## What this task involves
The records that follow must be repeated exactly, except for their pictures.

Dataset excerpts:
□ □ □ □ □

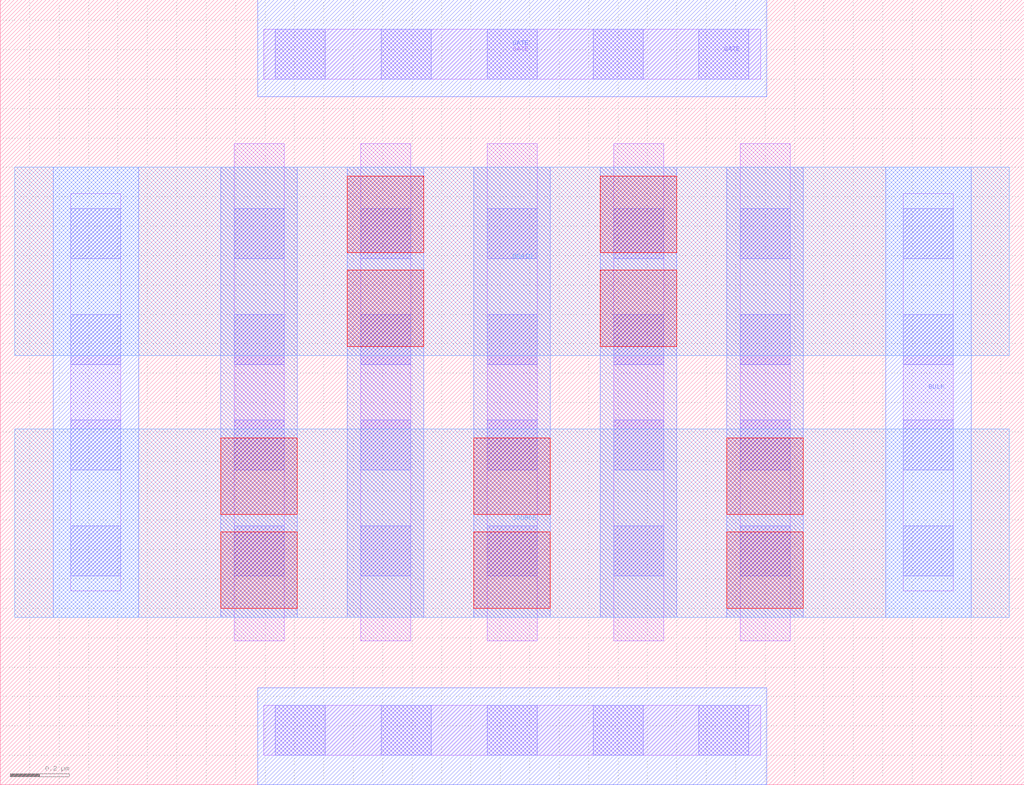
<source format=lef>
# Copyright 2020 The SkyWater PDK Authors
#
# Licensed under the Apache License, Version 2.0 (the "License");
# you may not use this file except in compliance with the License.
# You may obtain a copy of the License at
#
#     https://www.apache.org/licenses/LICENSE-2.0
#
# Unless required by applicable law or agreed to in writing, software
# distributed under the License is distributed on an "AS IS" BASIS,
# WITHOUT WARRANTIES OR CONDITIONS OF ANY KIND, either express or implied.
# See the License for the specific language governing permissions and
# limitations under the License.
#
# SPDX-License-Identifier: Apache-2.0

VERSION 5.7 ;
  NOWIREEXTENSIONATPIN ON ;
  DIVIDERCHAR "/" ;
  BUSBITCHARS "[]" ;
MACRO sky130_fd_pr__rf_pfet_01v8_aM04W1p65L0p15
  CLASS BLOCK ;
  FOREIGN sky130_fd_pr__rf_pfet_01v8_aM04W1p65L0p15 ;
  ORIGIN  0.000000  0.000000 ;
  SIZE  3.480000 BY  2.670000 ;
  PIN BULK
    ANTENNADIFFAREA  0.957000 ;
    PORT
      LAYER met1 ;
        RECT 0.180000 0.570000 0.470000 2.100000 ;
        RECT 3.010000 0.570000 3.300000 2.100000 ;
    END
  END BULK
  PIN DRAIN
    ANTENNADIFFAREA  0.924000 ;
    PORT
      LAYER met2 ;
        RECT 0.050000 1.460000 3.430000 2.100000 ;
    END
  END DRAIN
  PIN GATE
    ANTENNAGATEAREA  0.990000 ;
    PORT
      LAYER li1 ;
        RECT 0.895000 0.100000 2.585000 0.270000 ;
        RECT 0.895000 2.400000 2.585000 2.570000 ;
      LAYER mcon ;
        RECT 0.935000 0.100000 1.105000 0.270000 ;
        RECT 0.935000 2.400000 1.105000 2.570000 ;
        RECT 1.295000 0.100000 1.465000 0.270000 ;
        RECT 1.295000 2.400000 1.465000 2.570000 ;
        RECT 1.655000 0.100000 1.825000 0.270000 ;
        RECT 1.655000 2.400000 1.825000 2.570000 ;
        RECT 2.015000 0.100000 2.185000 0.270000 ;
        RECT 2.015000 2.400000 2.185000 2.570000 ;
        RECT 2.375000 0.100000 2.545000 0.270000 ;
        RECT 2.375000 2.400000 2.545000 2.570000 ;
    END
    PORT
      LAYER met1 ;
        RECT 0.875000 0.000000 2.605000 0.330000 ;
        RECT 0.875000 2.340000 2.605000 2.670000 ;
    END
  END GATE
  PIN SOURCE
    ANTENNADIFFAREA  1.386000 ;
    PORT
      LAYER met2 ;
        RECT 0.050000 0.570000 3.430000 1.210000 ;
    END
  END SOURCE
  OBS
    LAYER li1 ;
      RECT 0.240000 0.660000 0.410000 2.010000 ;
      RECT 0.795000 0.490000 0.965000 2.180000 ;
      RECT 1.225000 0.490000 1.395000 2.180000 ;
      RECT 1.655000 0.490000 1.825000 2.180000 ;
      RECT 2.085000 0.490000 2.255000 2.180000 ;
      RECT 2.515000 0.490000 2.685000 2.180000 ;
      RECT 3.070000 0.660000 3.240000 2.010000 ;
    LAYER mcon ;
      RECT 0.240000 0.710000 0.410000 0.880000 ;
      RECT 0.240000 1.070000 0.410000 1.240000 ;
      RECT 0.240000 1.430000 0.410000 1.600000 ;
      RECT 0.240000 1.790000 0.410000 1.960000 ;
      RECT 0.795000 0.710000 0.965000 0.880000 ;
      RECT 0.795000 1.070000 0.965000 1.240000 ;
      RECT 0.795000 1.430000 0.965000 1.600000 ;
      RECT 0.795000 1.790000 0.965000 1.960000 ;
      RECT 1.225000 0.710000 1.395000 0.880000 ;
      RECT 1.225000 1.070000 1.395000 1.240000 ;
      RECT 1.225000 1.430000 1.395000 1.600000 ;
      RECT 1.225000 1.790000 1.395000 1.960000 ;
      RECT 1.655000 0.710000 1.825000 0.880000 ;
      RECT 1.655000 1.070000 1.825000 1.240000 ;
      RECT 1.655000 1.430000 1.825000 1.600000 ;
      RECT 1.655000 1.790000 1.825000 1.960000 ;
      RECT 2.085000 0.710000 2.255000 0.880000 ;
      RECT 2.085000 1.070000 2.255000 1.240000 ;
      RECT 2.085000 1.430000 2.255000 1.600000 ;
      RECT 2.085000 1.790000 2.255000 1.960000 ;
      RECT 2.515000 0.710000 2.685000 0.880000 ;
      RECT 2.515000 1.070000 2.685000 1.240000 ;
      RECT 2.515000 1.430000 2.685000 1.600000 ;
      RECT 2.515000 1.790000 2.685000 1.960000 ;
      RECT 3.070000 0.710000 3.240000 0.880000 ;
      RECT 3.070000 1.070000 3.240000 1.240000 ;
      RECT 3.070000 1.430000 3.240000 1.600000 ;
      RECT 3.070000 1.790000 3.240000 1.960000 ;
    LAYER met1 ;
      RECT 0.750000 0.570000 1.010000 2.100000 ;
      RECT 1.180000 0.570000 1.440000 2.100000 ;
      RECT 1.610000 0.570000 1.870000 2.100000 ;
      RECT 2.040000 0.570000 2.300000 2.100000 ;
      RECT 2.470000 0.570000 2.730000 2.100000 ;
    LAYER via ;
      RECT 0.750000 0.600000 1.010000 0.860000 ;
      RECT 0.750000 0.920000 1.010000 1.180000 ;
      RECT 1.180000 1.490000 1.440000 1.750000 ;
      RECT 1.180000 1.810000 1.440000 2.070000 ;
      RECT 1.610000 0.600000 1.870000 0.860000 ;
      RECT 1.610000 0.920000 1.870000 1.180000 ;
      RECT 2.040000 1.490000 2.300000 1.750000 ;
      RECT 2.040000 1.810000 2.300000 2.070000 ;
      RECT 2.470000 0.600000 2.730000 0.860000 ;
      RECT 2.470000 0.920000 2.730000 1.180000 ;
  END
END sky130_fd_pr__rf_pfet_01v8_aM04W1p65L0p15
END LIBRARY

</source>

□ □ □ □ □

## Solution
<source format=lef>
# Copyright 2020 The SkyWater PDK Authors
#
# Licensed under the Apache License, Version 2.0 (the "License");
# you may not use this file except in compliance with the License.
# You may obtain a copy of the License at
#
#     https://www.apache.org/licenses/LICENSE-2.0
#
# Unless required by applicable law or agreed to in writing, software
# distributed under the License is distributed on an "AS IS" BASIS,
# WITHOUT WARRANTIES OR CONDITIONS OF ANY KIND, either express or implied.
# See the License for the specific language governing permissions and
# limitations under the License.
#
# SPDX-License-Identifier: Apache-2.0

VERSION 5.7 ;
  NOWIREEXTENSIONATPIN ON ;
  DIVIDERCHAR "/" ;
  BUSBITCHARS "[]" ;
MACRO sky130_fd_pr__rf_pfet_01v8_aM04W1p65L0p15
  CLASS BLOCK ;
  FOREIGN sky130_fd_pr__rf_pfet_01v8_aM04W1p65L0p15 ;
  ORIGIN  0.000000  0.000000 ;
  SIZE  3.480000 BY  2.670000 ;
  PIN BULK
    ANTENNADIFFAREA  0.957000 ;
    PORT
      LAYER met1 ;
        RECT 0.180000 0.570000 0.470000 2.100000 ;
        RECT 3.010000 0.570000 3.300000 2.100000 ;
    END
  END BULK
  PIN DRAIN
    ANTENNADIFFAREA  0.924000 ;
    PORT
      LAYER met2 ;
        RECT 0.050000 1.460000 3.430000 2.100000 ;
    END
  END DRAIN
  PIN GATE
    ANTENNAGATEAREA  0.990000 ;
    PORT
      LAYER li1 ;
        RECT 0.895000 0.100000 2.585000 0.270000 ;
        RECT 0.895000 2.400000 2.585000 2.570000 ;
      LAYER mcon ;
        RECT 0.935000 0.100000 1.105000 0.270000 ;
        RECT 0.935000 2.400000 1.105000 2.570000 ;
        RECT 1.295000 0.100000 1.465000 0.270000 ;
        RECT 1.295000 2.400000 1.465000 2.570000 ;
        RECT 1.655000 0.100000 1.825000 0.270000 ;
        RECT 1.655000 2.400000 1.825000 2.570000 ;
        RECT 2.015000 0.100000 2.185000 0.270000 ;
        RECT 2.015000 2.400000 2.185000 2.570000 ;
        RECT 2.375000 0.100000 2.545000 0.270000 ;
        RECT 2.375000 2.400000 2.545000 2.570000 ;
    END
    PORT
      LAYER met1 ;
        RECT 0.875000 0.000000 2.605000 0.330000 ;
        RECT 0.875000 2.340000 2.605000 2.670000 ;
    END
  END GATE
  PIN SOURCE
    ANTENNADIFFAREA  1.386000 ;
    PORT
      LAYER met2 ;
        RECT 0.050000 0.570000 3.430000 1.210000 ;
    END
  END SOURCE
  OBS
    LAYER li1 ;
      RECT 0.240000 0.660000 0.410000 2.010000 ;
      RECT 0.795000 0.490000 0.965000 2.180000 ;
      RECT 1.225000 0.490000 1.395000 2.180000 ;
      RECT 1.655000 0.490000 1.825000 2.180000 ;
      RECT 2.085000 0.490000 2.255000 2.180000 ;
      RECT 2.515000 0.490000 2.685000 2.180000 ;
      RECT 3.070000 0.660000 3.240000 2.010000 ;
    LAYER mcon ;
      RECT 0.240000 0.710000 0.410000 0.880000 ;
      RECT 0.240000 1.070000 0.410000 1.240000 ;
      RECT 0.240000 1.430000 0.410000 1.600000 ;
      RECT 0.240000 1.790000 0.410000 1.960000 ;
      RECT 0.795000 0.710000 0.965000 0.880000 ;
      RECT 0.795000 1.070000 0.965000 1.240000 ;
      RECT 0.795000 1.430000 0.965000 1.600000 ;
      RECT 0.795000 1.790000 0.965000 1.960000 ;
      RECT 1.225000 0.710000 1.395000 0.880000 ;
      RECT 1.225000 1.070000 1.395000 1.240000 ;
      RECT 1.225000 1.430000 1.395000 1.600000 ;
      RECT 1.225000 1.790000 1.395000 1.960000 ;
      RECT 1.655000 0.710000 1.825000 0.880000 ;
      RECT 1.655000 1.070000 1.825000 1.240000 ;
      RECT 1.655000 1.430000 1.825000 1.600000 ;
      RECT 1.655000 1.790000 1.825000 1.960000 ;
      RECT 2.085000 0.710000 2.255000 0.880000 ;
      RECT 2.085000 1.070000 2.255000 1.240000 ;
      RECT 2.085000 1.430000 2.255000 1.600000 ;
      RECT 2.085000 1.790000 2.255000 1.960000 ;
      RECT 2.515000 0.710000 2.685000 0.880000 ;
      RECT 2.515000 1.070000 2.685000 1.240000 ;
      RECT 2.515000 1.430000 2.685000 1.600000 ;
      RECT 2.515000 1.790000 2.685000 1.960000 ;
      RECT 3.070000 0.710000 3.240000 0.880000 ;
      RECT 3.070000 1.070000 3.240000 1.240000 ;
      RECT 3.070000 1.430000 3.240000 1.600000 ;
      RECT 3.070000 1.790000 3.240000 1.960000 ;
    LAYER met1 ;
      RECT 0.750000 0.570000 1.010000 2.100000 ;
      RECT 1.180000 0.570000 1.440000 2.100000 ;
      RECT 1.610000 0.570000 1.870000 2.100000 ;
      RECT 2.040000 0.570000 2.300000 2.100000 ;
      RECT 2.470000 0.570000 2.730000 2.100000 ;
    LAYER via ;
      RECT 0.750000 0.600000 1.010000 0.860000 ;
      RECT 0.750000 0.920000 1.010000 1.180000 ;
      RECT 1.180000 1.490000 1.440000 1.750000 ;
      RECT 1.180000 1.810000 1.440000 2.070000 ;
      RECT 1.610000 0.600000 1.870000 0.860000 ;
      RECT 1.610000 0.920000 1.870000 1.180000 ;
      RECT 2.040000 1.490000 2.300000 1.750000 ;
      RECT 2.040000 1.810000 2.300000 2.070000 ;
      RECT 2.470000 0.600000 2.730000 0.860000 ;
      RECT 2.470000 0.920000 2.730000 1.180000 ;
  END
END sky130_fd_pr__rf_pfet_01v8_aM04W1p65L0p15
END LIBRARY

</source>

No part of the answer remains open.